Vâcid: istediğini istediği an bulan, hiç bir şeye ihtiyacı olmayan.
Vahid: Tek ve eşsiz. Zatında, isimlerinde, sıfatlarında, işlerinde ve hükümlerinde, asla ortağı veya benzeri, dengi bulunmayan.
Vali: Yardım eden, destek veren, veliyy, dost, işleri düzenleyen, yöneten ve idare eden.
Vâris: Bütün servetlerin gerçek sahibi.
Vâsi: ilmi ve rahmeti geniş ve sınırsız, geniş olan.
Vedûd: Seven, bütün mahlûkatın hayrını isteyen, onlara ihsan eden.
Vehhab: Karşılıksız veren, sonu gelmeyen bağışların sahibi.
Vekil: Her şeye vekil.
Veliyy: Yol gösteren, yardım eden, koruyan yakın.
Zahir: Görünen, varlığı aşikâr olan.
Zü’l-Celali ve’l -ikram: Ululuk ve ikram sahibi.
Bu isim ve sıfatlardan tamlama yapmak suretiyle Rabbimizin her bir eylemini mübalâğa kalıplarıyla “en güzel isimler” hâline getirmek de mümkündür.

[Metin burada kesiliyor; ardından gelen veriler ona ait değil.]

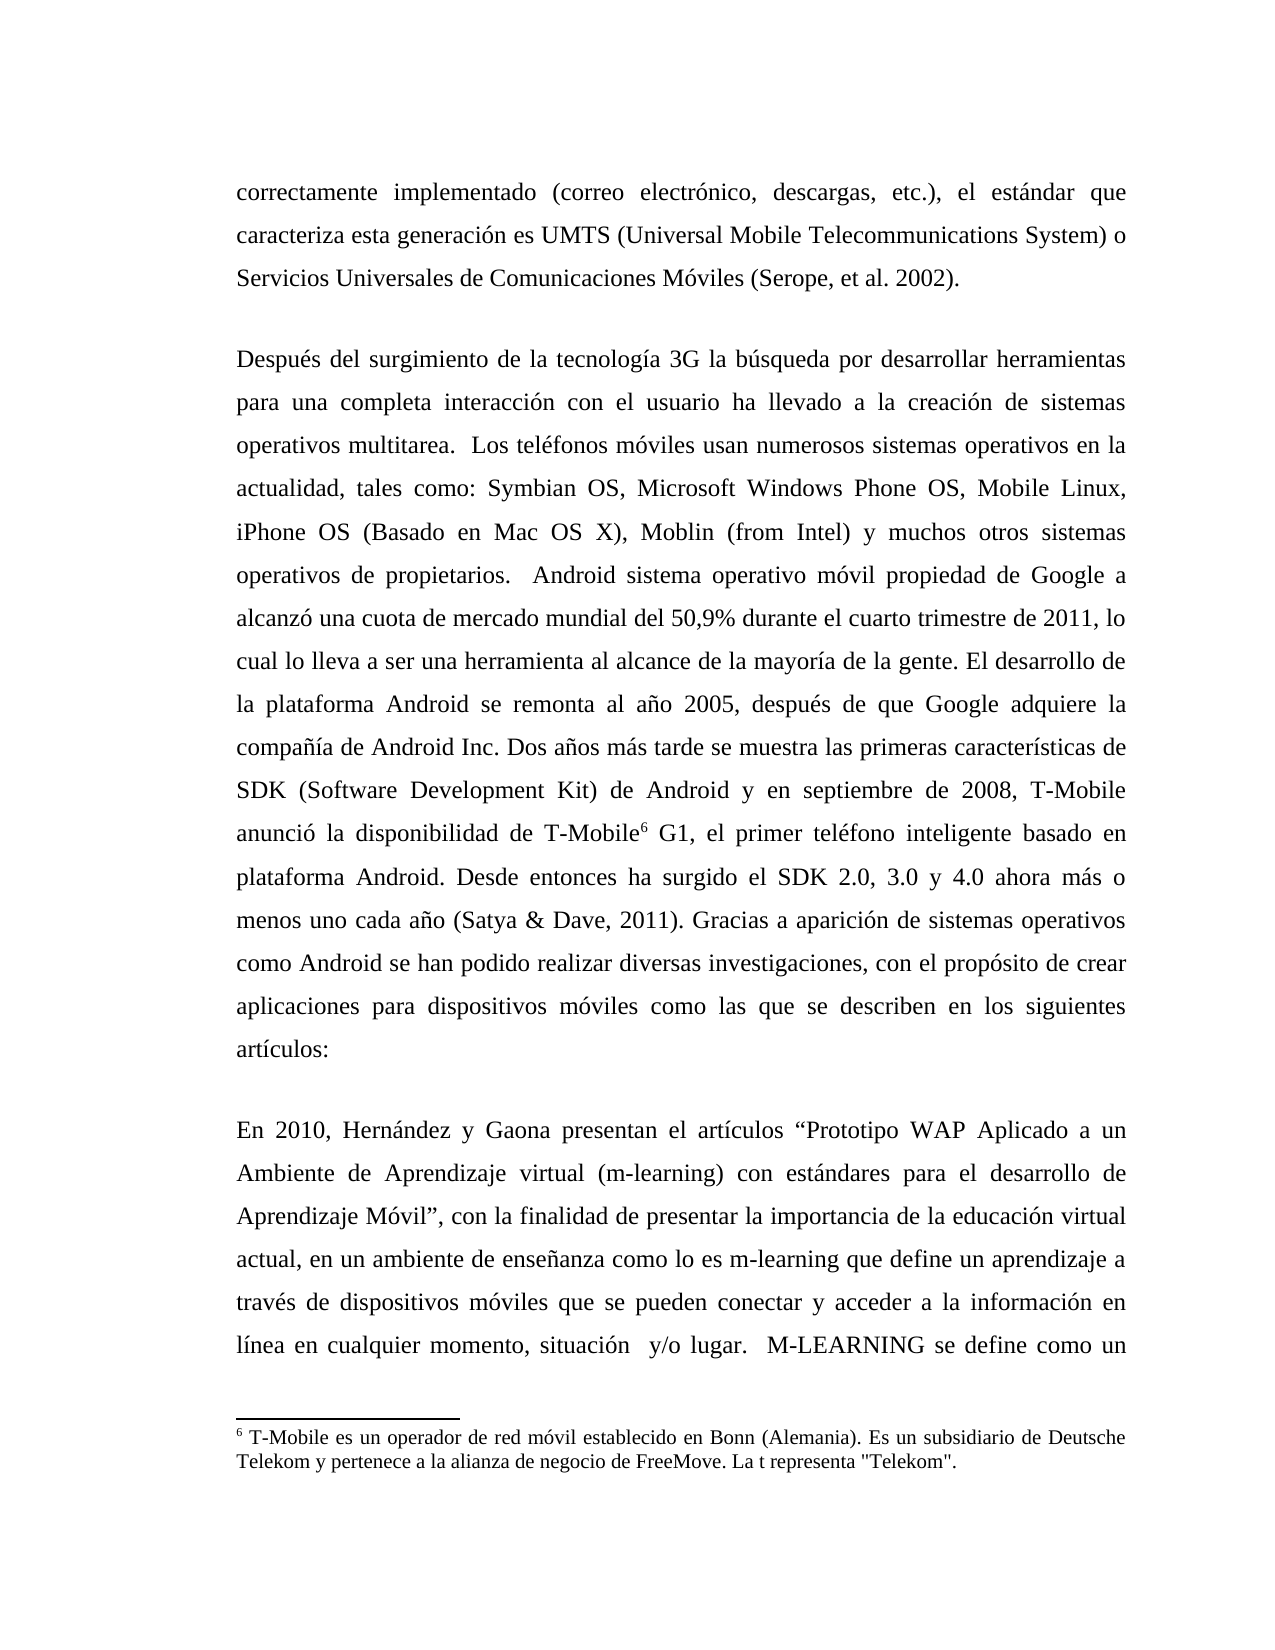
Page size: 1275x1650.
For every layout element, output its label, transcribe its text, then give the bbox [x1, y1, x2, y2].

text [236, 1115, 1127, 1359]
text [236, 177, 1127, 292]
text Después del surgimiento de la tecnología 3G la búsqueda por desarrollar herramientas para una completa interacción con el usuario ha llevado a la creación de sistemas operativos multitarea. Los teléfonos móviles usan numerosos sistemas operativos en la actualidad, tales como: Symbian OS, Microsoft Windows Phone OS, Mobile Linux, iPhone OS (Basado en Mac OS X), Moblin (from Intel) y muchos otros sistemas operativos de propietarios. Android sistema operativo móvil propiedad de Google a alcanzó una cuota de mercado mundial del 50,9% durante el cuarto trimestre de 2011, lo cual lo lleva a ser una herramienta al alcance de la mayoría de la gente. El desarrollo de la plataforma Android se remonta al año 2005, después de que Google adquiere la compañía de Android Inc. Dos años más tarde se muestra las primeras características de SDK (Software Development Kit) de Android y en septiembre de 2008, T-Mobile anunció la disponibilidad de T-Mobile G1, el primer teléfono inteligente basado en plataforma Android. Desde entonces ha surgido el SDK 2.0, 3.0 y 4.0 ahora más o menos uno cada año (Satya & Dave, 2011). Gracias a aparición de sistemas operativos como Android se han podido realizar diversas investigaciones, con el propósito de crear aplicaciones para dispositivos móviles como las que se describen en los siguientes artículos: [236, 344, 1127, 1063]
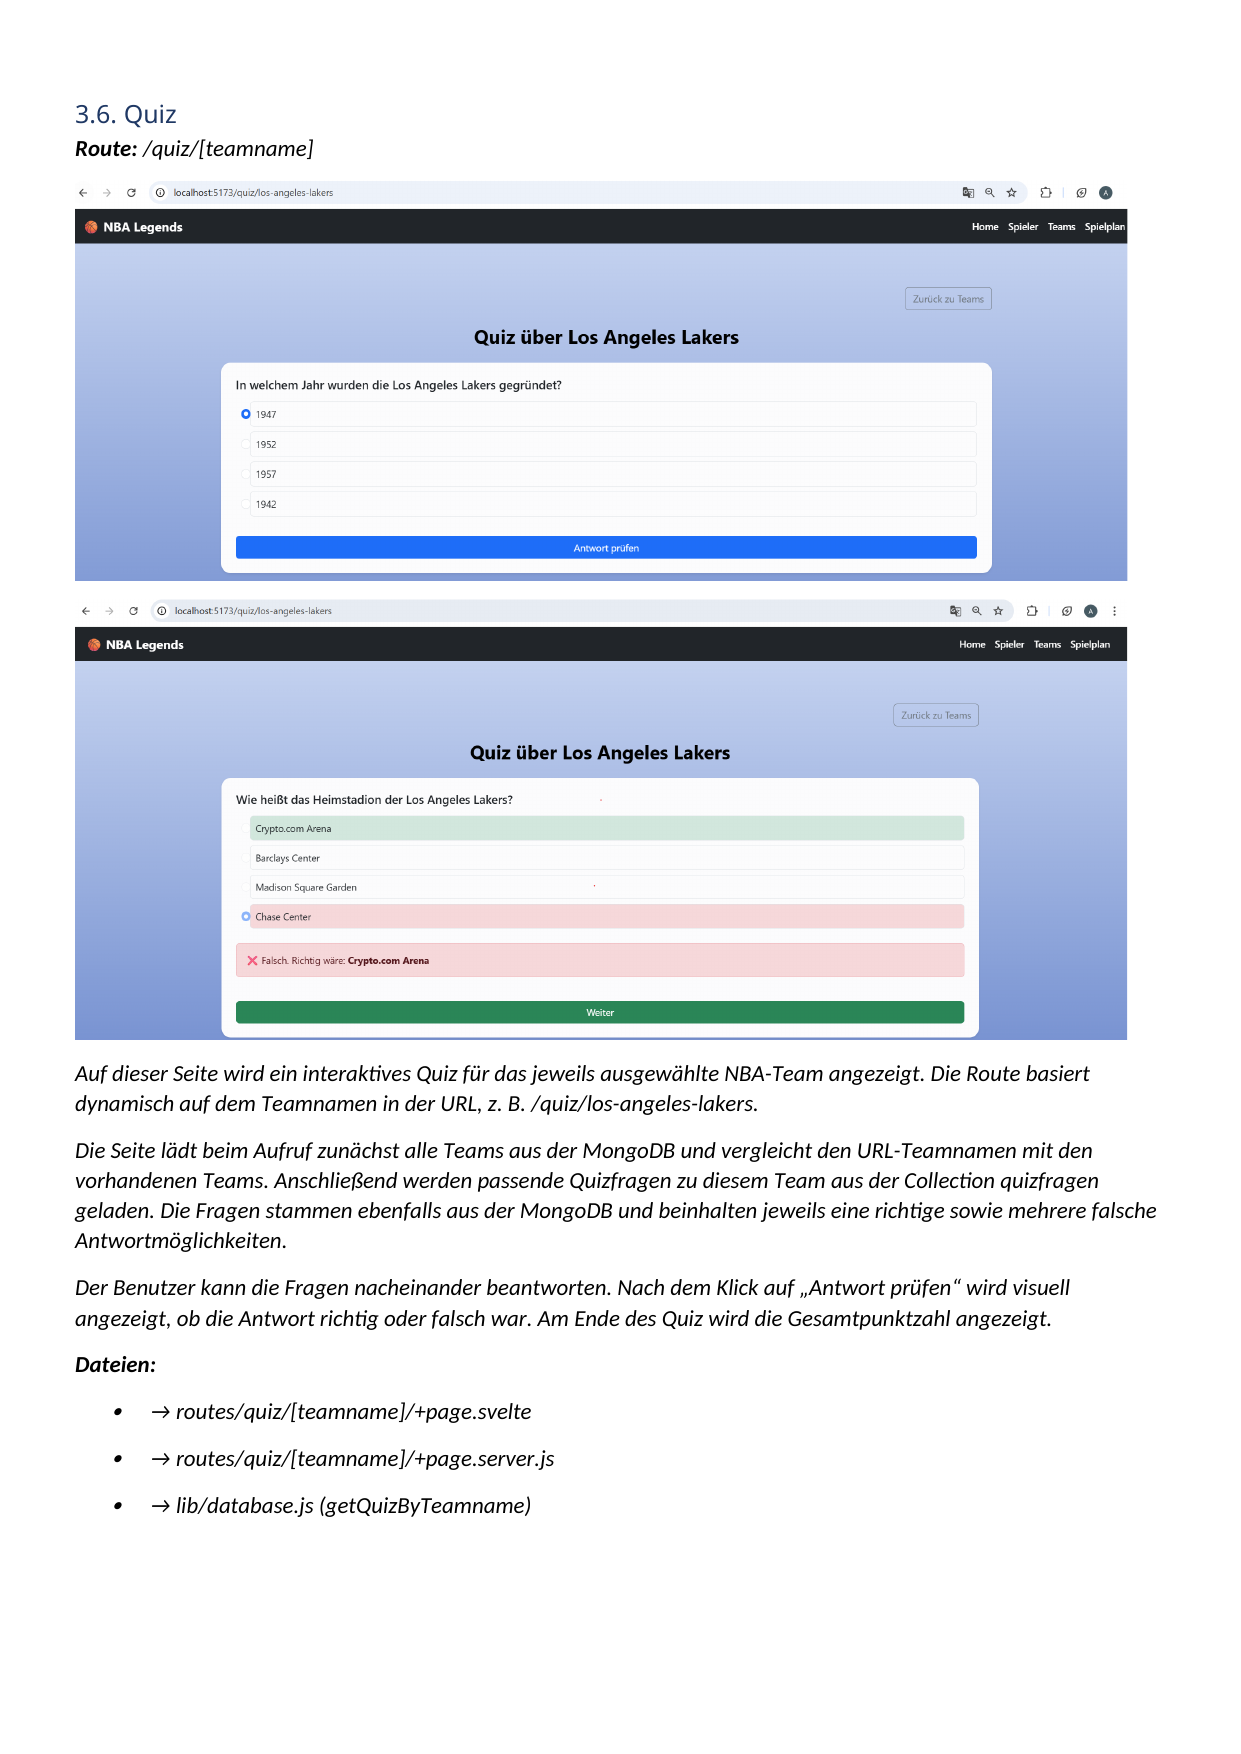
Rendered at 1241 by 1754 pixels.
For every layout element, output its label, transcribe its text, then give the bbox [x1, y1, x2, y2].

text Der Benutzer kann die Fragen nacheinander beantworten. Nach dem Klick auf „Antwort prüfen“ wird visuell angezeigt, ob die Antwort richtig oder falsch war. Am Ende des Quiz wird die Gesamtpunktzahl angezeigt. [75, 1273, 1165, 1332]
text Auf dieser Seite wird ein interaktives Quiz für das jeweils ausgewählte NBA-Team angezeigt. Die Route basiert dynamisch auf dem Teamnamen in der URL, z. B. /quiz/los-angeles-lakers. [75, 1059, 1165, 1117]
list → routes/quiz/[teamname]/+page.server.js [112, 1444, 1165, 1472]
text Die Seite lädt beim Aufruf zunächst alle Teams aus der MongoDB und vergleicht den URL-Teamnamen mit den vorhandenen Teams. Anschließend werden passende Quizfragen zu diesem Team aus der Collection quizfragen geladen. Die Fragen stammen ebenfalls aus der MongoDB und beinhalten jeweils eine richtige sowie mehrere falsche Antwortmöglichkeiten. [75, 1136, 1165, 1254]
text Dateien: [75, 1351, 1165, 1378]
picture [75, 599, 1128, 1040]
list → lib/database.js (getQuizByTeamname) [112, 1491, 1165, 1519]
list → routes/quiz/[teamname]/+page.svelte [112, 1397, 1165, 1425]
text Route: /quiz/[teamname] [75, 134, 1165, 162]
subtitle Quiz [75, 97, 1165, 131]
picture [75, 180, 1128, 581]
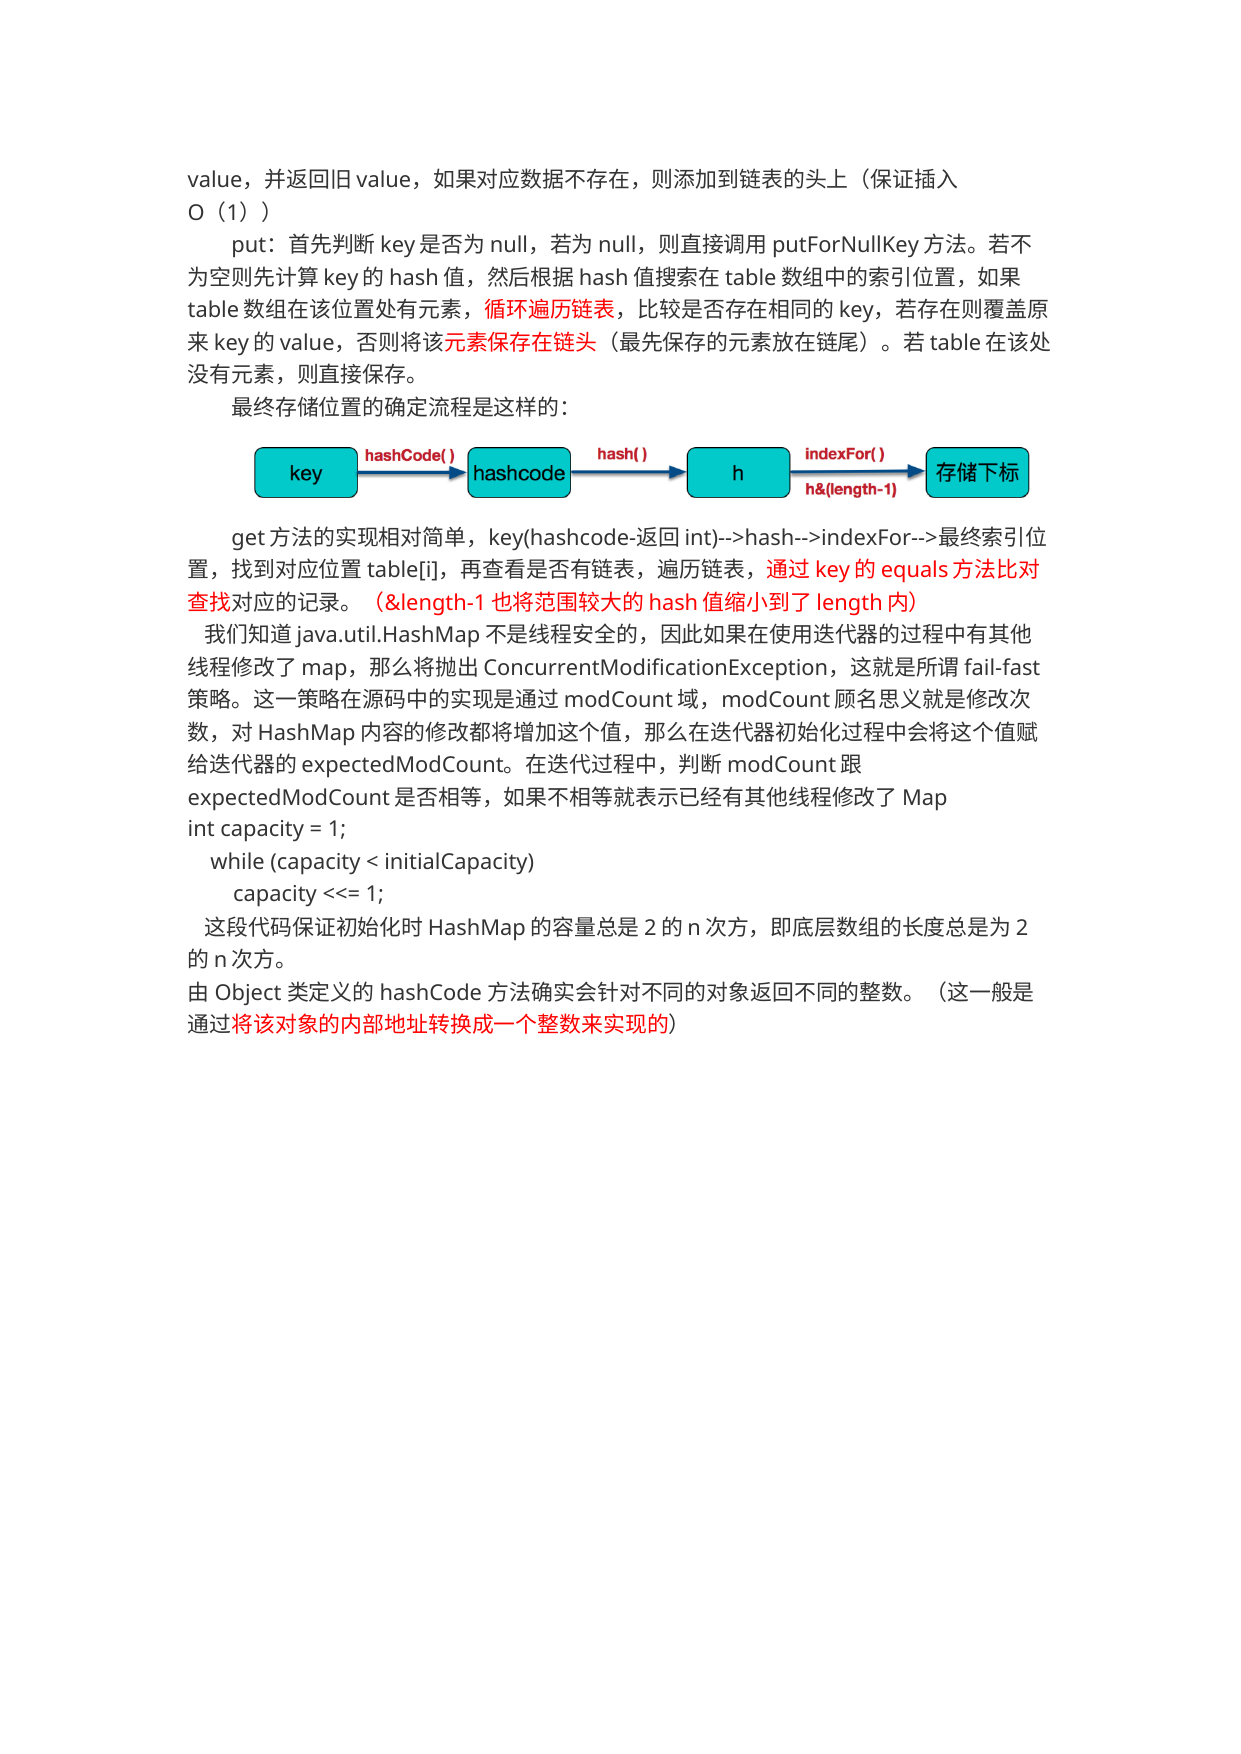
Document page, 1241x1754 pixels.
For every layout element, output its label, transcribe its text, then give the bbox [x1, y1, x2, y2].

text put：首先判断key是否为null，若为null，则直接调用putForNullKey方法。若不为空则先计算key的hash值，然后根据hash值搜索在table数组中的索引位置，如果table数组在该位置处有元素，循环遍历链表，比较是否存在相同的key，若存在则覆盖原来key的value，否则将该元素保存在链头（最先保存的元素放在链尾）。若table在该处没有元素，则直接保存。 [187, 227, 1053, 389]
text 最终存储位置的确定流程是这样的： [187, 389, 1053, 422]
text while (capacity < initialCapacity) [187, 844, 1053, 877]
text 我们知道java.util.HashMap不是线程安全的，因此如果在使用迭代器的过程中有其他线程修改了map，那么将抛出ConcurrentModificationException，这就是所谓fail-fast策略。这一策略在源码中的实现是通过modCount域，modCount顾名思义就是修改次数，对HashMap内容的修改都将增加这个值，那么在迭代器初始化过程中会将这个值赋给迭代器的expectedModCount。在迭代过程中，判断modCount跟expectedModCount是否相等，如果不相等就表示已经有其他线程修改了Map [187, 617, 1053, 812]
text int capacity = 1; [187, 812, 1053, 844]
text 由 Object 类定义的 hashCode 方法确实会针对不同的对象返回不同的整数。（这一般是通过将该对象的内部地址转换成一个整数来实现的） [187, 974, 1053, 1039]
text 这段代码保证初始化时HashMap的容量总是2的n次方，即底层数组的长度总是为2的n次方。 [187, 909, 1053, 974]
text capacity <<= 1; [187, 877, 1053, 909]
text get方法的实现相对简单，key(hashcode-返回int)-->hash-->indexFor-->最终索引位置，找到对应位置table[i]，再查看是否有链表，遍历链表，通过key的equals方法比对查找对应的记录。（&length-1也将范围较大的hash值缩小到了length内） [187, 519, 1053, 617]
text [187, 162, 1053, 227]
picture [231, 424, 1097, 517]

Meselâ; “Rabbü’l-Âlemin [Âlemlerin Rabbi]”, “Maliki Yevmi’d-Dîn [Din Günü’nün Sahibi]”, “Allâmü’l-Guyûp [Gayıpları En iyi Bilen]”, “Settârü’l-Uyûp [Ayıpları Çokça Örten]”, “Gaffârü’z-Zünûp [Günahları Çok Bağışlayan]”, “Razzâku’l-Âlemîn [Âlemleri Çokça Besleyen]”, “Hayru’r-Râzikîn [Rızk Verenlerin En Hayırlısı]” gibi.